折々の記 42

古墳の上の神社


   その神社は川のそばにあって古墳の上におかれています。しかも神社の祭礼が変わっています。石段から神輿(みこし)を何度も投げ落として中に納めてある『オショウネ』という分霊をかき手たちが奪い合って宮入りするのです。
  風早の火事祭り(ひのことのまつり)とよばれるこの祭りは、手力雄神(たぢからお)みたいな男たちが力を競って神様を楽しませているようです。おかげで神輿は壊されて毎年新調されています。

      川の傍にある前方後円墳の上に神社があります

     秋まつりでは神輿4体を石段の上部から何度も投げ落とします。

           本殿までの中ほどにある桜門、左手には神楽殿があります。

        階段を登りきると東向きに国津比古命神社の本殿があります。
   ちなみに風早とは一年をとおして風がよく通るという古い地名です。県都・松山市の北にあり高縄山の麓から斎灘(いつきなだ)にむかって広がった扇状地です。
  神社の名は国津比古命神社(くにつひこのみこと)でお妃の櫛玉比売命神社(くしたまひめのみこと)と向かい合って建てられています。
  国津比古命神社の境内奥から櫛玉比売命神社への石段が伸びています。

   階段を上ると左手に古墳をみながら参道奥の櫛玉比売命神社へ

                   櫛玉比売命神社
   この神社が立っている地面の下には二つの前方後円墳があります。もともと古墳が多い地域で、そのむかし物部氏が勢力を誇ったところです。物部氏といえば大和朝廷の黎明期(587年)に蘇我氏によって滅ぼされた有力氏族の一つです。中央における物部氏は消滅しましたが各地の国造(くにのみやつこ)だった物部一族は無事だったようです。
  古墳の主はわかりませんが、神社に祀られているのは国造の物部阿佐利(もののべのあさり)と物部氏の始祖とされる宇摩志麻治(うましまち)という人物です。神社の縁起によると彼らはのちの世に合祀されたもので、もとは国津比古命と妃である櫛玉比売を祀っていたようです。

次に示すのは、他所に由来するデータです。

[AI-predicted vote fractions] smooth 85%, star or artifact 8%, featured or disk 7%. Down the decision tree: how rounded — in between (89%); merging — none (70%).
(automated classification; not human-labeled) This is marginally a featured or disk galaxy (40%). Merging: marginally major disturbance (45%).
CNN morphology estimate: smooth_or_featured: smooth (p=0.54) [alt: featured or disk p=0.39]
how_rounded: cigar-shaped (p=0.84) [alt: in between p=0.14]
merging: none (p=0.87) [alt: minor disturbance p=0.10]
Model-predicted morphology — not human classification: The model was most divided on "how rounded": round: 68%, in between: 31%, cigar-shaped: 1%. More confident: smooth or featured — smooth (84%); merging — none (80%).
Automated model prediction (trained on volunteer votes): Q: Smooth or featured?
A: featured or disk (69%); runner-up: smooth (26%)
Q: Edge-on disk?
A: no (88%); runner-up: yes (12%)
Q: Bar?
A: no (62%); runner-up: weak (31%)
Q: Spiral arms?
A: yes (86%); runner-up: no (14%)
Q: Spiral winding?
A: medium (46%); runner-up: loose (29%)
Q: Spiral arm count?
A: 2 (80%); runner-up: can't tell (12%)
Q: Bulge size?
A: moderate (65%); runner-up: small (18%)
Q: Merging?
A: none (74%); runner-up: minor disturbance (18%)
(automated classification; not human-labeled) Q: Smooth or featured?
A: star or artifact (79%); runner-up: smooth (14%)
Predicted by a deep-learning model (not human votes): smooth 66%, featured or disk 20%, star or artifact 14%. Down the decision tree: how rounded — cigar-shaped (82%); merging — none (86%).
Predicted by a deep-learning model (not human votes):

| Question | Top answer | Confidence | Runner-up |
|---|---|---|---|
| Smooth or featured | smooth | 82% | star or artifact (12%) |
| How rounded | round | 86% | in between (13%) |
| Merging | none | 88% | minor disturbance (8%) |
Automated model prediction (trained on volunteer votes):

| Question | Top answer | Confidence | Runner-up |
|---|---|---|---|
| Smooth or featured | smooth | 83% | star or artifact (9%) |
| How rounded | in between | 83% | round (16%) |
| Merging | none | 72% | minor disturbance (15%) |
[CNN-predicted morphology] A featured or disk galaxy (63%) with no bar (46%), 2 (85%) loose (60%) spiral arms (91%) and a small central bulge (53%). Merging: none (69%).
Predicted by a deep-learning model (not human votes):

  国津比古命は天照国照大神(あまてるくにてるおおかみ)ともいわれ生前の名はニギハヤヒです。妻の櫛玉比売は生前の名を三炊屋姫(みかしぎひめ)といいます。天照国照大神は古代史からその存在が消されたので祭神として残っているのは全国的にも珍しい話です。
    原田常治氏の古代日本正史によれば、ニギハヤヒは素戔嗚尊(スサノオ)と奇稲田姫(クシナダ姫)の子供として出雲の須賀にうまれています。スサノオは出雲地方で鉄の製造を行っていたタタラ集団の長(おさ)でした。力をつけたスサノオは出雲一国を治め、ついで九州へ攻め入んで平定します。ニギハヤヒは父のスサノオとともに九州を平定したあと日向の軍勢をひきいて大和の国に乗りこみます。同地を治めていた長髄彦(ながすねひこ)は降伏し、妹の三炊屋姫(ミカシギ姫のちの櫛玉比売)を嫁がせます。そして生まれたのが宇摩志麻治です。

  ですからニギハヤヒと妻のミカシギ姫、そして子供の宇摩志麻治を祀っているのは、その子孫たる物部一族にとって当然のこと。ただ、のちの世に天皇の継承をめぐって出雲系と日向系が争って出雲系が敗れた結果、さかのぼってニギハヤヒ(天照国照大神)はその存在を消されたのです。
  そのニギハヤヒを風早の物部氏が守り続けられたのはかなりの力をもっていたはず。物部氏のお家芸であるタタラ製鉄をつうじて豊富な兵器を装備した一大軍事拠点だったのでしょう。

   後年(661年)において、朝鮮半島の百済(くだら)を救うため斉明天皇が新羅(しらぎ)討伐に向かう途中にこの地にとどまっています。それもかなり長く。招集していた新居郡(にいぐん)や讃岐(さぬき)の兵がやって来ないので動けなかったのです。やむなく風早の物部氏が一族に声をかけて兵を整え何とか百済に向かうことができました。これをみても有力な軍事勢力だったことがうかがえます。
  船上にあった額王君(ぬかたのおおきみ)は『熟田津(にぎたつ)に 船のりせむと月待てば 潮もかなひぬ 今は漕ぎいでな』と歌をよんでいます。沿岸の水主衆(かこしゅう)が御座船(ござぶね)の綱を引きながら漕ぎだす様子が目に浮かびます。
  そして千四百年の時をへても島の姿や海の色、浜の松は変わらずに当時の姿を今に伝えています。